**BRIEF 1**
Answer these questions from the pandemic policy text:
(a) Which basic items does the text say could run short if households suddenly stockpile?
(b) Which two agencies does it say the government must empower to tell Americans what is happening?
(c) Which agency should be authorized to cover the full costs of testing and treating COVID-19 cases?
**BRIEF 2**
Reproduce the pandemic policy text between "All these problems" and "and avoid panics.", inclusive.

**DOCUMENT EXCERPT**
^^^^^^^^^^^^^^^^
The flow of ordinary civilian supplies also presents a risk. The reserve purchasing power of US households is vast; if they decide suddenly to stockpile dried and canned foods, paper towels, batteries, aspirin, and other basics, these mundane items could run short. And if factories and distribution chains are closed down, the problem can cascade as each shortage spurs a new wave of panic. At the very least, prices will rise and low-income households might be shut out.


All these problems are aggravated by widespread lack of trust in the US authorities and in the commercial media. To solve this, the government must empower the Centers for Disease Control and the Federal Emergency Management Agency to tell Americans precisely what is happening and to give clear, credible instructions. Direct, regular mass communication from competent scientific professionals, rather than from politicians and the media, can help to maintain calm, promote low-risk behavior, and avoid panics.


Furthermore, the Centers for Medicare & Medicaid Services should be authorized to cover the full costs of testing and treating COVID-19 cases, with no exceptions and no legal risks. Making tests and treatment “affordable” is not enough; the disease cannot be isolated by economic class. In a pandemic there is no acceptable alternative to making care universal and free of cost.
^^^^^^^^^^^^^^^^
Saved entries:
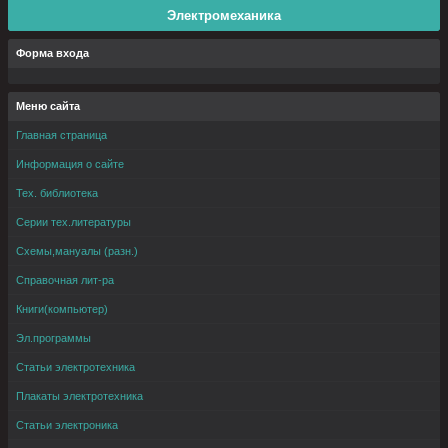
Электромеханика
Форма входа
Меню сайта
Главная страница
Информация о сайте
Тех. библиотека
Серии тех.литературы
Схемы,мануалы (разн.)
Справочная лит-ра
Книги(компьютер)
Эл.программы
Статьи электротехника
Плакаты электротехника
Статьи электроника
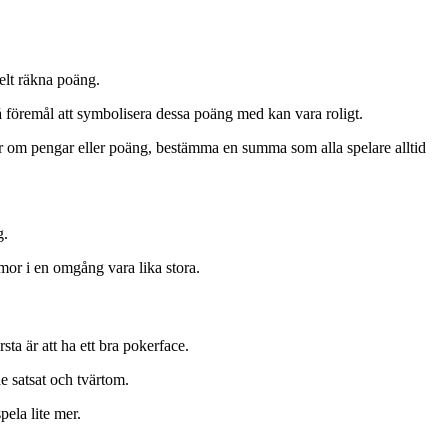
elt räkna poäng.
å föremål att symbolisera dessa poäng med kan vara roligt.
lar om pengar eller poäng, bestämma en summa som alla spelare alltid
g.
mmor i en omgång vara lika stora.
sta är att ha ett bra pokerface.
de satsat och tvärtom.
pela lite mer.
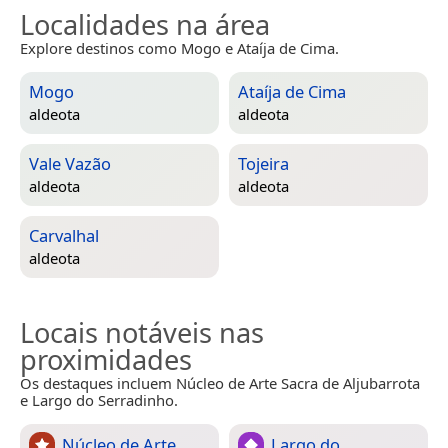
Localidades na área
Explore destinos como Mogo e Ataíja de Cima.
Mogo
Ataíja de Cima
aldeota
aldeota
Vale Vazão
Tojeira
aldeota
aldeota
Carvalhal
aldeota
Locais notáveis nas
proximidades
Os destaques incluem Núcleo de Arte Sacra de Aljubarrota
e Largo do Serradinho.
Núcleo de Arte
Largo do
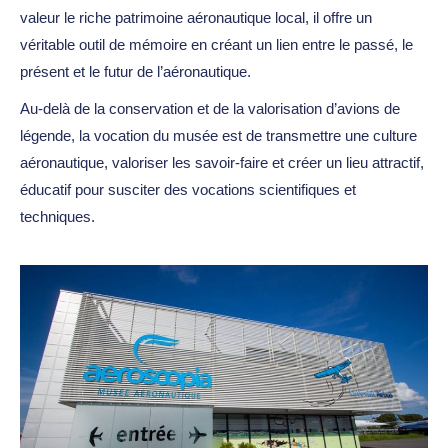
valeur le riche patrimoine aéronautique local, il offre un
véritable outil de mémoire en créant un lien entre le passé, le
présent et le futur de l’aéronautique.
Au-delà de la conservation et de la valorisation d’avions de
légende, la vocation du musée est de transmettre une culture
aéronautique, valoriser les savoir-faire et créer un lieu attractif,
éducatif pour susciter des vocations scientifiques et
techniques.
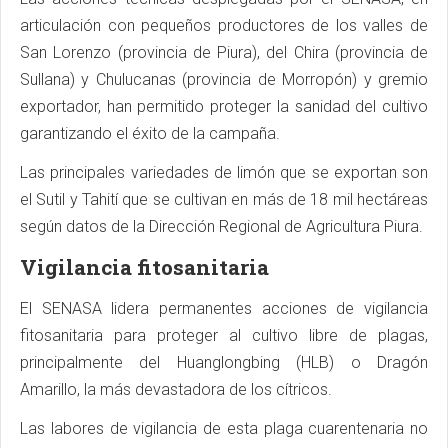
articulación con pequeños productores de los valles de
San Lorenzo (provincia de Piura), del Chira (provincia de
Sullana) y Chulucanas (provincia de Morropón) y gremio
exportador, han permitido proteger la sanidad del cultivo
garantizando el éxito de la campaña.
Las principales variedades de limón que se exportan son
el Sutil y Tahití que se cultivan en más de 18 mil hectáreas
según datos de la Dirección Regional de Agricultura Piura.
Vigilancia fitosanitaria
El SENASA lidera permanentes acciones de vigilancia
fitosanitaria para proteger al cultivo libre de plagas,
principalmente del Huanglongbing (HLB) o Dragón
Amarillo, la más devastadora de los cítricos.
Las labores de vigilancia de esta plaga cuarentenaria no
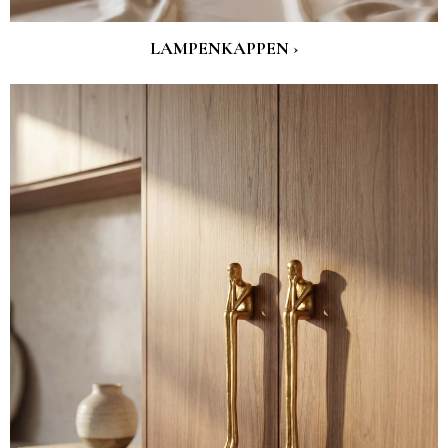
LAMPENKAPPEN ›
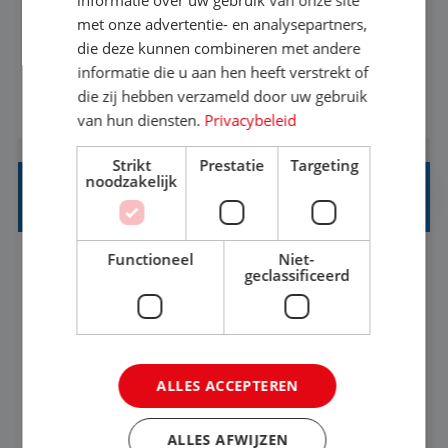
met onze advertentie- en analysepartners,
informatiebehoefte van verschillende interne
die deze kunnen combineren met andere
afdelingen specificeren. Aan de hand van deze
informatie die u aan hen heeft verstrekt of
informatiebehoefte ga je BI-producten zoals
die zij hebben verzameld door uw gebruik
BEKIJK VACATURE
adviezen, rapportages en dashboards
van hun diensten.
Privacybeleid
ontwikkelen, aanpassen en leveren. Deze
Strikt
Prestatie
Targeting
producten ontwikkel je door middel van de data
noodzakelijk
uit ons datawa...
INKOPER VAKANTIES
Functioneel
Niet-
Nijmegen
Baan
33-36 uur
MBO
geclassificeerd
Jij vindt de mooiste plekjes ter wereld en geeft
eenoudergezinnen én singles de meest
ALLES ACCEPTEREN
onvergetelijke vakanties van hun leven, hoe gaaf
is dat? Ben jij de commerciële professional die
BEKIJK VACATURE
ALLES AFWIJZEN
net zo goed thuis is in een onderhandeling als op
^^^^^^^^^^^^^^^^
**TASK RESPONSE 1**
(a) Dried and canned foods, paper towels, batteries, aspirin, and other basics.
(b) The Centers for Disease Control and the Federal Emergency Management Agency.
(c) The Centers for Medicare & Medicaid Services.

**TASK RESPONSE 2**
All these problems are aggravated by widespread lack of trust in the US authorities and in the commercial media. To solve this, the government must empower the Centers for Disease Control and the Federal Emergency Management Agency to tell Americans precisely what is happening and to give clear, credible instructions. Direct, regular mass communication from competent scientific professionals, rather than from politicians and the media, can help to maintain calm, promote low-risk behavior, and avoid panics.